Can Cassie believe that this seemingly-perfect boy really cares for her, or is he playing her in some way? And if he is, what’s Evan’s true agenda?

The 5th Wave strikes just the right balance between human drama and life-and-death action sequences. The tension builds, scene by scene, and the sense of inescapable doom grows and deepens as the book progresses. There are twists and turns galore. At so many points, I thought I had something figured out, only to have all my theories and guesses completely thrown out the window by whatever happened next. The characters are introduced in quick but effective strokes; we may not have known them for long, but we do feel that we know them.

While The 5th Wave feels like a pulse-pounding action ride at times, it also captures the feel of a broken world, post-invasion. Earth itself feels like an alien environment after the first three waves have wreaked their destruction:

The creepiest thing, creepier than the abandoned cars and the snarl of crumpled metal and the broken glass sparkling in the October sunlight, creepier than all the trash and discarded crap littering the median, most of it hidden by the knee-high grass so the strip of land looks lumpy, covered in boils, the creepiest thing is the silence.

The Hum is gone.

You remember the Hum.

Unless you grew up on top of a mountain or lived in a cave your whole life, the Hum was always around you. That’s what life was. It was the sea we swam in. The constant sound of all the things we built to make life easy and a little less boring. The mechanical song. The electronic symphony. The Hum of all our things and all of us. Gone.

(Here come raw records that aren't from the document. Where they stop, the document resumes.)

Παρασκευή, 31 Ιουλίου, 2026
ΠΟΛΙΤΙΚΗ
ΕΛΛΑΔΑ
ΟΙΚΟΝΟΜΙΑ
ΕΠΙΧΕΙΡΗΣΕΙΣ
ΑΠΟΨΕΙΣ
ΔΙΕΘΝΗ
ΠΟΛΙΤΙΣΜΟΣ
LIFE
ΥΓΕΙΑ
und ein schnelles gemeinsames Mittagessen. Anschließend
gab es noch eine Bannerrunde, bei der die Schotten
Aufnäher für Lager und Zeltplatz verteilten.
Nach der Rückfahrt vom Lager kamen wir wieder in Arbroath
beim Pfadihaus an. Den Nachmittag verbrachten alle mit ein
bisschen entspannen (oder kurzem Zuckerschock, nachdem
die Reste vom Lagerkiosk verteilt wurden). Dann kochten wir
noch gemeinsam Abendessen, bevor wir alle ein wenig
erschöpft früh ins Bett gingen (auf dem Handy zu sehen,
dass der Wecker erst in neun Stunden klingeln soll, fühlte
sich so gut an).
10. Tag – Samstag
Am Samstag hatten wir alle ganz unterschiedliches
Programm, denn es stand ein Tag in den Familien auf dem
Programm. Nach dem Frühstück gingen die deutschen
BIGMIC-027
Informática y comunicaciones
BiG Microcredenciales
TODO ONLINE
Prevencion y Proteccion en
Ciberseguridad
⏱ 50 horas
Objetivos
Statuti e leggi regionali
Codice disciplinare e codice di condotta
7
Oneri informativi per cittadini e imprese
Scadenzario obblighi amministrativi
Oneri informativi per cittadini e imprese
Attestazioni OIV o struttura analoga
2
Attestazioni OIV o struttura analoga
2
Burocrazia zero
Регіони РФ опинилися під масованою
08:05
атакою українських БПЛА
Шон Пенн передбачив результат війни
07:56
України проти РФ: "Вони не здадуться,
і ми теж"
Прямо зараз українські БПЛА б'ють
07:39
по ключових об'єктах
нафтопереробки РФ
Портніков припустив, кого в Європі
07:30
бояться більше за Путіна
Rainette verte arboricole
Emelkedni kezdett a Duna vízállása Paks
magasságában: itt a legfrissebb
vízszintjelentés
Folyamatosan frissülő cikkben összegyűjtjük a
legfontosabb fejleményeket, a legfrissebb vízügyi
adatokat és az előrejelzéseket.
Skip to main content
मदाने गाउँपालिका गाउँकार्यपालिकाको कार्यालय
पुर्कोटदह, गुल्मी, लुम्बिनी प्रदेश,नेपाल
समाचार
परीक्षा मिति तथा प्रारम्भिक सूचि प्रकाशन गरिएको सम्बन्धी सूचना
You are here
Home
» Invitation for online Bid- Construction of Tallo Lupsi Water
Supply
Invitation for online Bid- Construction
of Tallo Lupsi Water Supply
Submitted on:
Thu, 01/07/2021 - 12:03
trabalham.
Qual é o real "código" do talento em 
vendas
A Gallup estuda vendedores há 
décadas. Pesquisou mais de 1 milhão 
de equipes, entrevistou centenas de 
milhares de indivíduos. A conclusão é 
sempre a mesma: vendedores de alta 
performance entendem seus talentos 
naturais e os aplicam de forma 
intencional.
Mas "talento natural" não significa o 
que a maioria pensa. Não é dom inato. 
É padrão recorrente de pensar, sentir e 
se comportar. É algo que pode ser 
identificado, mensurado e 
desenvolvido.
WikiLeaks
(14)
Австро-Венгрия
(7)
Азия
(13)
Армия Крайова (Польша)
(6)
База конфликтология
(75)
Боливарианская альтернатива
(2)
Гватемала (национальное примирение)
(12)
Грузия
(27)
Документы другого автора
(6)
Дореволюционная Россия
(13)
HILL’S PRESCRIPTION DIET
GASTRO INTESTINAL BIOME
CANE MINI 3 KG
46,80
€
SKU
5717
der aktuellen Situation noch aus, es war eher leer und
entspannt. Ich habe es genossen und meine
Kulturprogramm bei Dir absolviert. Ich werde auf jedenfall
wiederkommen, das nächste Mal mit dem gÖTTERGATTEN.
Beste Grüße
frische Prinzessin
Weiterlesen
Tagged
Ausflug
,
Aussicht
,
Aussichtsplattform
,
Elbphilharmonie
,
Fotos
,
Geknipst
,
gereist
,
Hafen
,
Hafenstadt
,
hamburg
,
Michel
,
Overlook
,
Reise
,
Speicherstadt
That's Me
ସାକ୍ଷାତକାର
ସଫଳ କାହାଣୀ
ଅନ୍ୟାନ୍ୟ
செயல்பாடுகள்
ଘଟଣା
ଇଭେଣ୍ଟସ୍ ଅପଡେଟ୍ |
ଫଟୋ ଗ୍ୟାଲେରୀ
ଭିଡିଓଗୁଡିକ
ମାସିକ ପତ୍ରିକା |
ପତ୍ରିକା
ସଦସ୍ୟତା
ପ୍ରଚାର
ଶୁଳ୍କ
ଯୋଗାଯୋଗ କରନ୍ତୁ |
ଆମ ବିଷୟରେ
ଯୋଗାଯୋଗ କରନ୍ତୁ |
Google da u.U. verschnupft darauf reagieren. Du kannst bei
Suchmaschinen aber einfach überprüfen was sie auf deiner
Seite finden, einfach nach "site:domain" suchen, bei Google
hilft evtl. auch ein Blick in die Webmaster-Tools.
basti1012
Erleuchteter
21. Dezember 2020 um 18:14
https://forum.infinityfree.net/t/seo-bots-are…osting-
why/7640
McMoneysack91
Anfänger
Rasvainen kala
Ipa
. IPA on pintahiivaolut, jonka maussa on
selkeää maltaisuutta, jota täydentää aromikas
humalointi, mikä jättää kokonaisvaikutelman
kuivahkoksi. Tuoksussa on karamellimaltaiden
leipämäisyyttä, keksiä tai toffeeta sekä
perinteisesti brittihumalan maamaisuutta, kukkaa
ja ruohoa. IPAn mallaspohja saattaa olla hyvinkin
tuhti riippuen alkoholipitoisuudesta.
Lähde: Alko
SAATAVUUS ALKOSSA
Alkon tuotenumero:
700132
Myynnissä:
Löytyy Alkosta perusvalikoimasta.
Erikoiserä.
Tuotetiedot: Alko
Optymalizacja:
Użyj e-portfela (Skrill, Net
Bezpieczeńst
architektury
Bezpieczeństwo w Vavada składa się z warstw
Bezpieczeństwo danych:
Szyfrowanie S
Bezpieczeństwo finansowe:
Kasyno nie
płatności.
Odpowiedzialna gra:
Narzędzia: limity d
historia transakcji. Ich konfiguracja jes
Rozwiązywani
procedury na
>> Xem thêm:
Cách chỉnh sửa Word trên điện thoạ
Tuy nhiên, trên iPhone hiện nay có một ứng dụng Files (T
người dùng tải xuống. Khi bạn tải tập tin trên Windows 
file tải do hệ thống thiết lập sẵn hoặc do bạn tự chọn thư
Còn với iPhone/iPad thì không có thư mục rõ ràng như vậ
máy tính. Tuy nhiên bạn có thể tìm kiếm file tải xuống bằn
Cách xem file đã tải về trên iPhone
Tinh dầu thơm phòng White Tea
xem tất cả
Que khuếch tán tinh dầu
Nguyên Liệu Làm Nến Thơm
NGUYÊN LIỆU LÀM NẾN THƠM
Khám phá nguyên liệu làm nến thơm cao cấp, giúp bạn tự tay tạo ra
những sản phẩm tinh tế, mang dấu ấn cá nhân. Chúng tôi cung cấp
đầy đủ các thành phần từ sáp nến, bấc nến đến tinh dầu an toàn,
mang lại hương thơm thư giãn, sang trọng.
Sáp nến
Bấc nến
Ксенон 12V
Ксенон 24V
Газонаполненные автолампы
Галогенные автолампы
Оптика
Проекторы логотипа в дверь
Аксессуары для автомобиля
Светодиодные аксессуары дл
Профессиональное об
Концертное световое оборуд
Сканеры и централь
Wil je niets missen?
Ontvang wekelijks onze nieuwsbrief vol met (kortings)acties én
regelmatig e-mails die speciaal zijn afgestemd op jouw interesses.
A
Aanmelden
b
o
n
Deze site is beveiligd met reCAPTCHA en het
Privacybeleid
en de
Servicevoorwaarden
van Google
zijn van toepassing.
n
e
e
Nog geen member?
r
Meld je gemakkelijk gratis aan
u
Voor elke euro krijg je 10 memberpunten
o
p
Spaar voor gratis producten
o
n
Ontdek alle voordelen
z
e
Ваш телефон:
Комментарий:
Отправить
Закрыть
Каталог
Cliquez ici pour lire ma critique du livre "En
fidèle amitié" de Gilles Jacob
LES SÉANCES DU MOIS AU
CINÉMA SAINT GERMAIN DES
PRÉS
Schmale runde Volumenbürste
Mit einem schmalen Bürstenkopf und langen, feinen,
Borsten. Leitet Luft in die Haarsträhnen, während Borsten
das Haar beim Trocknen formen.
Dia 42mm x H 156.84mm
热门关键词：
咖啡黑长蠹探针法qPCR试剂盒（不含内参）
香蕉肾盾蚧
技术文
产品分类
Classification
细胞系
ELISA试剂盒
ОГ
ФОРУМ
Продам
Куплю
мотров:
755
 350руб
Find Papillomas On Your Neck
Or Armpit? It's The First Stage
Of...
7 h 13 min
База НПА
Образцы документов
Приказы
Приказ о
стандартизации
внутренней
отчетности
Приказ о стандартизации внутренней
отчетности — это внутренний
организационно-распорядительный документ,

I can’t say enough good things about The 5th Wave. I could easily seeing this series (yes, this is the first in a series) becoming as big as The Hunger Games. The 5th Wave is a young adult novel, but it doesn’t talk down or avoid the all-too-real tragedies of a world gone deadly. There’s loss, horrific destruction, death of loved ones, cruelty, and despair. But there’s also tenacity, loyalty, love, and determination. The handful of main characters are not cookie-cutter archetypes; instead, we see flawed, identifiable young people, each struggling with choices, each lacking key pieces of information, but having to do the best they can with what they know and what they can figure out. Cassie, Ben, Evan and others are dealing with life and death decisions in a vacuum, with shades of gray and no clear right or wrong. We come to care about these characters deeply, and even when we don’t quite know what’s going on or who to believe, it’s a testament to the strength of the writing in The 5th Wave that we want so badly for them all to be okay.

The 5th Wave is scary, suspenseful, and intense, impossible to put down, and — once finished — really hard to stop thinking about. I broke my “no new series” rule for this book, and I’m not sorry! I just wish we didn’t have to wait (probably until 2014) for the next book. Check this one out — but be prepared to stay up way past bedtime. Once you start, you won’t want to stop.